Taraflar arasındaki 4650 sayılı Kanunla değişik 2942 sayılı Kamulaştırma Kanununun 10. maddesine dayanan kamulaştırma bedelinin tespiti ve kamulaştırılan taşınmazın davacı idare adına tescili davasından dolayı yapılan yargılama sonunda: Davanın kabulüne dair verilen yukarıda gün ve sayıları yazılı hükmün Yargıtay"ca incelenmesi, davacı idare ile davalılardan M.. B.. vekilince verilen dilekçeler ile istenilmiş olmakla, dosyadaki belgeler okunup uyuşmazlık anlaşıldıktan sonra gereği görüşülüp düşünüldü: - K A R A R –
Dava, 4650 sayılı Kanunla değişik 2942 sayılı Kamulaştırma Kanununun 10. maddesine dayanan kamulaştırma bedelinin tespiti ve kamulaştırılan taşınmazın davacı idare adına tescili istemine ilişkindir. Mahkemece davanın kabulüne karar verilmiş; hüküm taraf vekillerince temyiz edilmiştir. Taşınmazların bir kısmının tarım arazisi bir kısmının ise fındıklık niteliğinde kabulü ile olduğu gibi kullanılması halinde getireceği net geliri üzerinden bilimsel yolla değerinin tespit edilmesinde; yöntem itibariyle üzerinde bulunan binalara ise resmi birim fiyatları esas alınıp, yıpranma payı da düşülerek değer biçilmesi doğrudur. Davacı idare vekilinin temyiz itirazları yerinde değildir. Davalı Mehmet Bakan vekilinin temyizine gelince; Taşınmazın bilirkişi raporunda yazılı özellikleri, göz önüne alınarak gelir metoduna göre belirlenen metrekare birim fiyatına % 150 oranında objektif değer artırıcı unsur ilave edilmesi gerekirken objektif artışın daha düşük oranda olduğunun kabulü ile aza hükmedilmesi, Doğru görülmemiştir.

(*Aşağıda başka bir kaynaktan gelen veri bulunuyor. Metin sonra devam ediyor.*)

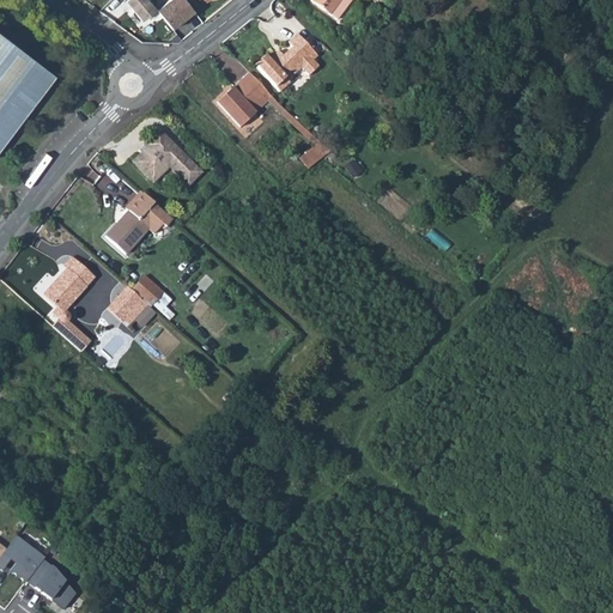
[(147,0),(125,0),(140,19),(155,8),(147,0)]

Davalı M.. B.. vekilinin temyiz itirazları yerinde olduğundan hükmün açıklanan nedenlerle H.U.M.K.nun 428. maddesi gereğince BOZULMASINA, davalılardan M.. B.."dan peşin alınan temyiz harçlarının istenildiğinde iadesine ve davacı idareden peşin alınan temyiz ve taraflardan alınan temyize başvurma harçlarının Hazineye irad kaydedilmesine, 26/01/2016 gününde oybirliğiyle karar verildi.